What is needed —
In the listing below, how many lines hold "that"? Give the number only.

Provided data —

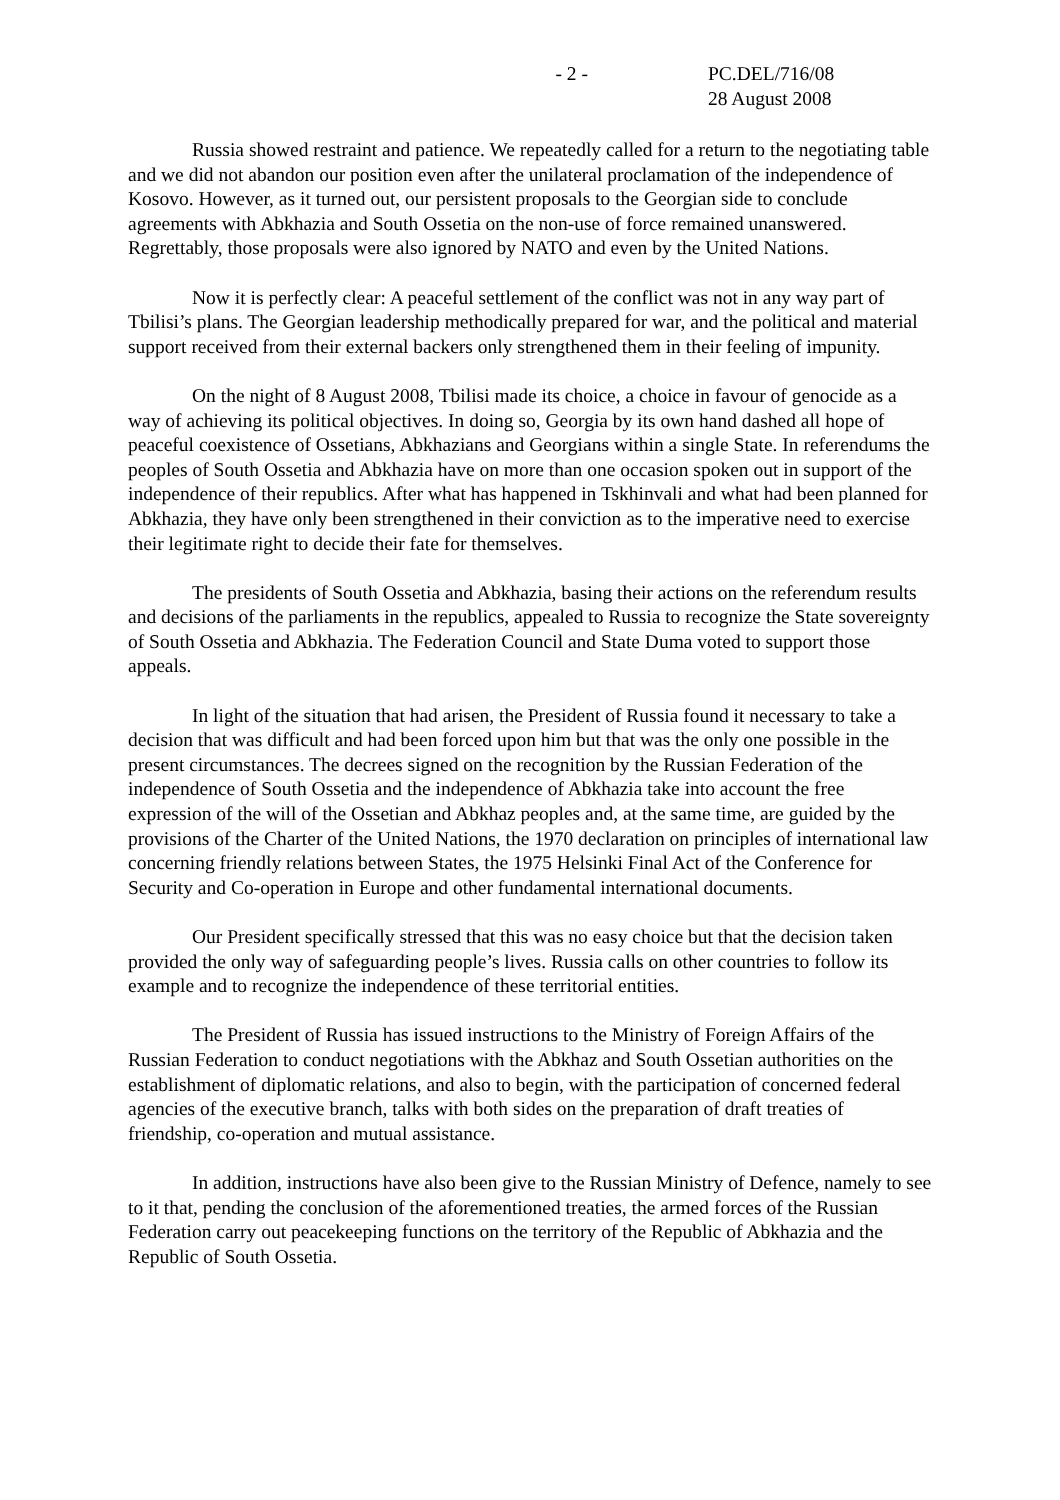- 2 - PC.DEL/716/08
28 August 2008
Russia showed restraint and patience. We repeatedly called for a return to the negotiating table and we did not abandon our position even after the unilateral proclamation of the independence of Kosovo. However, as it turned out, our persistent proposals to the Georgian side to conclude agreements with Abkhazia and South Ossetia on the non-use of force remained unanswered. Regrettably, those proposals were also ignored by NATO and even by the United Nations.
Now it is perfectly clear: A peaceful settlement of the conflict was not in any way part of Tbilisi’s plans. The Georgian leadership methodically prepared for war, and the political and material support received from their external backers only strengthened them in their feeling of impunity.
On the night of 8 August 2008, Tbilisi made its choice, a choice in favour of genocide as a way of achieving its political objectives. In doing so, Georgia by its own hand dashed all hope of peaceful coexistence of Ossetians, Abkhazians and Georgians within a single State. In referendums the peoples of South Ossetia and Abkhazia have on more than one occasion spoken out in support of the independence of their republics. After what has happened in Tskhinvali and what had been planned for Abkhazia, they have only been strengthened in their conviction as to the imperative need to exercise their legitimate right to decide their fate for themselves.
The presidents of South Ossetia and Abkhazia, basing their actions on the referendum results and decisions of the parliaments in the republics, appealed to Russia to recognize the State sovereignty of South Ossetia and Abkhazia. The Federation Council and State Duma voted to support those appeals.
In light of the situation that had arisen, the President of Russia found it necessary to take a decision that was difficult and had been forced upon him but that was the only one possible in the present circumstances. The decrees signed on the recognition by the Russian Federation of the independence of South Ossetia and the independence of Abkhazia take into account the free expression of the will of the Ossetian and Abkhaz peoples and, at the same time, are guided by the provisions of the Charter of the United Nations, the 1970 declaration on principles of international law concerning friendly relations between States, the 1975 Helsinki Final Act of the Conference for Security and Co-operation in Europe and other fundamental international documents.
Our President specifically stressed that this was no easy choice but that the decision taken provided the only way of safeguarding people’s lives. Russia calls on other countries to follow its example and to recognize the independence of these territorial entities.
The President of Russia has issued instructions to the Ministry of Foreign Affairs of the Russian Federation to conduct negotiations with the Abkhaz and South Ossetian authorities on the establishment of diplomatic relations, and also to begin, with the participation of concerned federal agencies of the executive branch, talks with both sides on the preparation of draft treaties of friendship, co-operation and mutual assistance.
In addition, instructions have also been give to the Russian Ministry of Defence, namely to see to it that, pending the conclusion of the aforementioned treaties, the armed forces of the Russian Federation carry out peacekeeping functions on the territory of the Republic of Abkhazia and the Republic of South Ossetia.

Finished task —
3